YOUR TASK: Repeat every line of the material below word for word, keeping the original order.

SOURCE DATA:

══════════

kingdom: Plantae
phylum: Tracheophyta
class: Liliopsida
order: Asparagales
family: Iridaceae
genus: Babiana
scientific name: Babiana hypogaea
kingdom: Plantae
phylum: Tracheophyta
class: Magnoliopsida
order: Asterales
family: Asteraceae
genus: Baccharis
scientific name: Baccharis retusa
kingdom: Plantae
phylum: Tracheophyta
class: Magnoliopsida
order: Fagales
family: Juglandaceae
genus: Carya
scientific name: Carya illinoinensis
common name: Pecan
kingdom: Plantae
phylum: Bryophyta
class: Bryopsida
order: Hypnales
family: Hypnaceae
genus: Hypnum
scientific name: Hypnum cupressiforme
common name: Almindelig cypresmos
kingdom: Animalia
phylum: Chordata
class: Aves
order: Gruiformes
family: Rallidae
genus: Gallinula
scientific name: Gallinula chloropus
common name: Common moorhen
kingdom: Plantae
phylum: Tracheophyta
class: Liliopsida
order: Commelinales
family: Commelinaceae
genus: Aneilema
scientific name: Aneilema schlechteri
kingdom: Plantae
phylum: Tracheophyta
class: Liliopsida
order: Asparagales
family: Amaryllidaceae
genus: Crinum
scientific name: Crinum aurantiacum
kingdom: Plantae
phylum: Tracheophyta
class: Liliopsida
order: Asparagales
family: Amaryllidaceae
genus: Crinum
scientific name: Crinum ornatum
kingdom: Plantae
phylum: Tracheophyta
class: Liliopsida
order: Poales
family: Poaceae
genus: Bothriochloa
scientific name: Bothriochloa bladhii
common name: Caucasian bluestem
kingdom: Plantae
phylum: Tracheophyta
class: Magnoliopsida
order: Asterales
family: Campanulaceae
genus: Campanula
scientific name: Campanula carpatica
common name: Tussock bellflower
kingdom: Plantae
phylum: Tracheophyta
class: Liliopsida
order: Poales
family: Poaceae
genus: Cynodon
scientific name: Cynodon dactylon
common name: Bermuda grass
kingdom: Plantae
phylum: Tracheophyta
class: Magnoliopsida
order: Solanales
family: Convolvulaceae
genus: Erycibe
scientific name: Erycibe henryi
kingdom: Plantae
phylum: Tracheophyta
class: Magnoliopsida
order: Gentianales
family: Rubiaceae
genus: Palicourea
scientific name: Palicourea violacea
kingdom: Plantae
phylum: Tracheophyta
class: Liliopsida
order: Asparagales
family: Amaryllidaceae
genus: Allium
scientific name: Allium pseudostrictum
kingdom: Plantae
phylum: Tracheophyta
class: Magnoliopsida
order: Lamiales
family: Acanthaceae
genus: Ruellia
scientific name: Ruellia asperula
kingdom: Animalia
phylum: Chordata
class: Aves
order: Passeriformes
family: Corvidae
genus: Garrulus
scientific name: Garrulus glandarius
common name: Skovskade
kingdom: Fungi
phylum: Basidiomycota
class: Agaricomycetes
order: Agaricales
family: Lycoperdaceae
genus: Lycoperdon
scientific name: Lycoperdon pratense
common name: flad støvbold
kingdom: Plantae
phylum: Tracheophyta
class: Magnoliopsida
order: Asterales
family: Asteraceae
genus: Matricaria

══════════

THE COMPLETED TASK:
kingdom: Plantae
phylum: Tracheophyta
class: Liliopsida
order: Asparagales
family: Iridaceae
genus: Babiana
scientific name: Babiana hypogaea
kingdom: Plantae
phylum: Tracheophyta
class: Magnoliopsida
order: Asterales
family: Asteraceae
genus: Baccharis
scientific name: Baccharis retusa
kingdom: Plantae
phylum: Tracheophyta
class: Magnoliopsida
order: Fagales
family: Juglandaceae
genus: Carya
scientific name: Carya illinoinensis
common name: Pecan
kingdom: Plantae
phylum: Bryophyta
class: Bryopsida
order: Hypnales
family: Hypnaceae
genus: Hypnum
scientific name: Hypnum cupressiforme
common name: Almindelig cypresmos
kingdom: Animalia
phylum: Chordata
class: Aves
order: Gruiformes
family: Rallidae
genus: Gallinula
scientific name: Gallinula chloropus
common name: Common moorhen
kingdom: Plantae
phylum: Tracheophyta
class: Liliopsida
order: Commelinales
family: Commelinaceae
genus: Aneilema
scientific name: Aneilema schlechteri
kingdom: Plantae
phylum: Tracheophyta
class: Liliopsida
order: Asparagales
family: Amaryllidaceae
genus: Crinum
scientific name: Crinum aurantiacum
kingdom: Plantae
phylum: Tracheophyta
class: Liliopsida
order: Asparagales
family: Amaryllidaceae
genus: Crinum
scientific name: Crinum ornatum
kingdom: Plantae
phylum: Tracheophyta
class: Liliopsida
order: Poales
family: Poaceae
genus: Bothriochloa
scientific name: Bothriochloa bladhii
common name: Caucasian bluestem
kingdom: Plantae
phylum: Tracheophyta
class: Magnoliopsida
order: Asterales
family: Campanulaceae
genus: Campanula
scientific name: Campanula carpatica
common name: Tussock bellflower
kingdom: Plantae
phylum: Tracheophyta
class: Liliopsida
order: Poales
family: Poaceae
genus: Cynodon
scientific name: Cynodon dactylon
common name: Bermuda grass
kingdom: Plantae
phylum: Tracheophyta
class: Magnoliopsida
order: Solanales
family: Convolvulaceae
genus: Erycibe
scientific name: Erycibe henryi
kingdom: Plantae
phylum: Tracheophyta
class: Magnoliopsida
order: Gentianales
family: Rubiaceae
genus: Palicourea
scientific name: Palicourea violacea
kingdom: Plantae
phylum: Tracheophyta
class: Liliopsida
order: Asparagales
family: Amaryllidaceae
genus: Allium
scientific name: Allium pseudostrictum
kingdom: Plantae
phylum: Tracheophyta
class: Magnoliopsida
order: Lamiales
family: Acanthaceae
genus: Ruellia
scientific name: Ruellia asperula
kingdom: Animalia
phylum: Chordata
class: Aves
order: Passeriformes
family: Corvidae
genus: Garrulus
scientific name: Garrulus glandarius
common name: Skovskade
kingdom: Fungi
phylum: Basidiomycota
class: Agaricomycetes
order: Agaricales
family: Lycoperdaceae
genus: Lycoperdon
scientific name: Lycoperdon pratense
common name: flad støvbold
kingdom: Plantae
phylum: Tracheophyta
class: Magnoliopsida
order: Asterales
family: Asteraceae
genus: Matricaria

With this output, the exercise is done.